A previous post of ours on some of the best places to sell crafts online mentioned how it was tricky to become a seller on Not on the High Street, so we thought we’d make it a bit easier for you! It’s a fantastic platform for selling handmade items, and there’s plenty of inspiring stories out there about very small and very niche craft businesses joining NOTHS and seeing great success.
Not on the High Street gives you the opportunity to get your products in front of a wide audience (39 million visits a year), and with a good marketing machine behind it, your products could soon be selling in record numbers.
It doesn’t matter how small your business is, so even if you’re just selling a few products from your home that’s not a problem. Applications are curated, though, so how can you improve your chances of becoming a seller?
Becoming a Seller on Not on the High Street
When you apply to Not on the High Street, you need to remember that not every application gets accepted. The competition you’re up against could be pretty tough, as they only accept the best of the best, but at the same time, there’s fewer sellers than on other sites, so you have a good opportunity to get noticed.
This means that you and your products need to stand out from the crowd.
The application form is quite lengthy, and you should use as much detail as possible. NOTHS suggest having a great understanding of not just your customer, but also of Not on the High Street’s average customer, and understanding how the two relate. Also, show understanding of current trends in the marketplace and how your product could fill a gap in their range to fit in with these trends.
Finally, you should make the story of your business as compelling as possible – they like to see the human side of things, as do their customers.
Research the Competition
Clearly, as part of your application, having a thorough understanding of the competition is going to be beneficial. Understand fully what you bring to the table that’s different to other sellers. Is your product unique? If it’s in a saturated market, how does it stand out? Is the pricing competitive?

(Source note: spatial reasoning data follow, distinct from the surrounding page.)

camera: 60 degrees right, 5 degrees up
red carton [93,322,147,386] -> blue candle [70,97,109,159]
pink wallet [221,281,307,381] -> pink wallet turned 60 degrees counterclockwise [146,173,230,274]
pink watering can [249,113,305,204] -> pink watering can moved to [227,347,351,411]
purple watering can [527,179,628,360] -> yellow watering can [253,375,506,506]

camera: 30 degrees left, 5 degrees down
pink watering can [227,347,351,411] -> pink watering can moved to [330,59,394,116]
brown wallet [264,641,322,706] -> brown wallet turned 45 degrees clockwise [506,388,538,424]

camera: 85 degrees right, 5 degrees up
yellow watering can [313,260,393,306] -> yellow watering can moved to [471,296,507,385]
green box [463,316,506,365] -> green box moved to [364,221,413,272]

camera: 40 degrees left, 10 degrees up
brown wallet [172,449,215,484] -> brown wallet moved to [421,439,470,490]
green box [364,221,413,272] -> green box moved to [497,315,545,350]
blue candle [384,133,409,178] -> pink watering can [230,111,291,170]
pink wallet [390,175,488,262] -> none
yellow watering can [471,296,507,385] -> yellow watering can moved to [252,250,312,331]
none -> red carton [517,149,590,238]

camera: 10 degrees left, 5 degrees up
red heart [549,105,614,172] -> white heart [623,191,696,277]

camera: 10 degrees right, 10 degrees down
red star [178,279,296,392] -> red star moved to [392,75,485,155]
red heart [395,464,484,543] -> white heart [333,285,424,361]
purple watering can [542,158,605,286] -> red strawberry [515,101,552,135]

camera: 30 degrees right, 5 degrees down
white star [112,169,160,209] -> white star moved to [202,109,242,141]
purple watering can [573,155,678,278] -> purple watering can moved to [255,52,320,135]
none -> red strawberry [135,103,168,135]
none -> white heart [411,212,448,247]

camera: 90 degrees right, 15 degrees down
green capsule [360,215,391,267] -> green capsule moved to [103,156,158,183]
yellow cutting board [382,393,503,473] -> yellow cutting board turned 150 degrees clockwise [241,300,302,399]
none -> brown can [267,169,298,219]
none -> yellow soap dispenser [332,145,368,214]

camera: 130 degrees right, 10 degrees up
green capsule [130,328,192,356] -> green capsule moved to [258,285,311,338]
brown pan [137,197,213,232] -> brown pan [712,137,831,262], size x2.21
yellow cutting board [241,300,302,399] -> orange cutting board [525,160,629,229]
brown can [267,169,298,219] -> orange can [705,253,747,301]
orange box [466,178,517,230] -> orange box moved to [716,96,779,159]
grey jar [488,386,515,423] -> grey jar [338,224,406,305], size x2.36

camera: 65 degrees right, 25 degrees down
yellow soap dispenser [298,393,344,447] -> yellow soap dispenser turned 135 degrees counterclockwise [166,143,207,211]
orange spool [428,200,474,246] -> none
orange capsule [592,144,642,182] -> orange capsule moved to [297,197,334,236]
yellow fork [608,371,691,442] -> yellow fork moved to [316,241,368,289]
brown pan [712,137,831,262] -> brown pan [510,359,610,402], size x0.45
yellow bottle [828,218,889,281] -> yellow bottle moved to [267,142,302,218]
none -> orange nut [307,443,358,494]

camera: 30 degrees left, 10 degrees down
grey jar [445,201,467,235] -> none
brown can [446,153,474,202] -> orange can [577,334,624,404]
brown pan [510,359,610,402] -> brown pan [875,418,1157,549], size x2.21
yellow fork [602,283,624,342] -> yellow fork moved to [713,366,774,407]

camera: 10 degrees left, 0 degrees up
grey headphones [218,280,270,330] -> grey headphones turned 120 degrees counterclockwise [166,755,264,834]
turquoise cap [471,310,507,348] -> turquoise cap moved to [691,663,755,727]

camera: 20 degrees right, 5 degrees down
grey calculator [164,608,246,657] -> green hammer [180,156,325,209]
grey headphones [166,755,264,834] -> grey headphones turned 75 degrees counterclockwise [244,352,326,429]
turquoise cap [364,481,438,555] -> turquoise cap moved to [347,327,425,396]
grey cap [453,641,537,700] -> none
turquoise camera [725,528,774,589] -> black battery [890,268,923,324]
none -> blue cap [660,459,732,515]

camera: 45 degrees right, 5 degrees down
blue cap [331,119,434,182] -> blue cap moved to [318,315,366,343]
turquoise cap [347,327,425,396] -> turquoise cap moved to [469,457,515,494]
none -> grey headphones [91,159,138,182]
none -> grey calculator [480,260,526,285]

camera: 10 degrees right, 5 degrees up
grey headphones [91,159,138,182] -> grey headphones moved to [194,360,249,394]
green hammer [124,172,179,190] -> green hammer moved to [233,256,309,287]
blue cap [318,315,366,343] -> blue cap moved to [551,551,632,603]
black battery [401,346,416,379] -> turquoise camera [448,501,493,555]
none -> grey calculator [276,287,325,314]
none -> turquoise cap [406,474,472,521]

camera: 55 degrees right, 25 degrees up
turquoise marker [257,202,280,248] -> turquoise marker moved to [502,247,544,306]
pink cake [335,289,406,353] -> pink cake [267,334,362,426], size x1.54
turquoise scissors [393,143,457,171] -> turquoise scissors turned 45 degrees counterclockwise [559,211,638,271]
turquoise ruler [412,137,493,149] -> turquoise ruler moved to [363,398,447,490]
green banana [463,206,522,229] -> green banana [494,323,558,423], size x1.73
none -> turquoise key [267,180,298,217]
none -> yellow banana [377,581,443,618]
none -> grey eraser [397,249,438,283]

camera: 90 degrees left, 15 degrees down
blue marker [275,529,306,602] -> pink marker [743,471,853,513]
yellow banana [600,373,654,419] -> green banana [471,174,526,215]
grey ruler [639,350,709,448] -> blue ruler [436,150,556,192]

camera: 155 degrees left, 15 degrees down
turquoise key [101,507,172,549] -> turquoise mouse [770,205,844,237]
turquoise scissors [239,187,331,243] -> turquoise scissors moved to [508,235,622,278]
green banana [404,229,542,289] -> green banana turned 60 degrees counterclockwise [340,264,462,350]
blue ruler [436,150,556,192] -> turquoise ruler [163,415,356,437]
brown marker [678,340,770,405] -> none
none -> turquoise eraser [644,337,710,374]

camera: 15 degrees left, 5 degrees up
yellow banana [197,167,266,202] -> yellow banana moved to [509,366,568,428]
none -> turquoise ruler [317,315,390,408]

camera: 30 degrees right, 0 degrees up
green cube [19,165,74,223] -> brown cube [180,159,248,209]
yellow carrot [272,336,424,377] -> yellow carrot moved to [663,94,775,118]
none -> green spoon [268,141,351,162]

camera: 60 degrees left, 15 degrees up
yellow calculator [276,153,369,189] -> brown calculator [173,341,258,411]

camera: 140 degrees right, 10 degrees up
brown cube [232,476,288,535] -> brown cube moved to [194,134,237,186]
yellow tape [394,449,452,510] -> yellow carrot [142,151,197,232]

Checking out some of the top-selling shops can be really helpful before you start selling on Not on the High Street. Whilst you shouldn’t copy them, this lets you get a good understanding of what works well.
What you’ll notice when looking around the site is that all the photographs look fantastic. If you’re going to start selling on Not on the High Street, you’ll need great pictures too. But even before then, as part of your application, consider hiring a professional photographer to take some snaps if yours aren’t quite up to the same standard yet.
This great blog from Folksy gives some handy hints on how to improve the photography of your craft items.
You’ve Made It Through… What Next?
If you’re accepted as a seller on Not on the High Street, congratulations! There’s a set-up cost of £199 (excluding VAT) and 25% commission on everything you sell. You’ll also need to have your products live within three months of paying that set-up cost.
The system itself is really easy to use and intuitive, and you get good support from the NOTHS team, so you shouldn’t run into many difficulties there. What you will need to do initially is customise your Storefront. As we mentioned earlier, they’re keen on hearing the story behind your business, so ensure this is as clear and compelling as possible.
Check out part of successful store Oakdene Design’s story for an example:
Build Your Brand
This is all part of building your brand. By telling people your story, you’re differentiating yourself from others and making yourself memorable. Other ways to build on this are ensuring you have top-notch customer service and encouraging people to talk about you and leave reviews. You could even try out using unique packaging as an extra little touch. This’ll start building good word of mouth promotion.
An important way of spreading the word about your products these days is via social media, regardless of whether you’re selling on Not on the High Street or another marketplace.
It can be time-consuming to try and focus on every network, so pick one platform and use it well – have conversations with people and encourage engagement by doing things like running competitions, and follow other engaging crafters and sellers to see what they do well.
And when sharing pictures, it all comes back to telling your story – don’t just take the same old pictures of your crafts, but show the creative process behind them and show you actually making them. People love to see the human side of things!
There are some limitations to selling on Not on the High Street, and the higher costs might put some people off. But it’s a great platform, and has boosted the sales of many homemade crafters. There’s even plenty of homemade badges on there!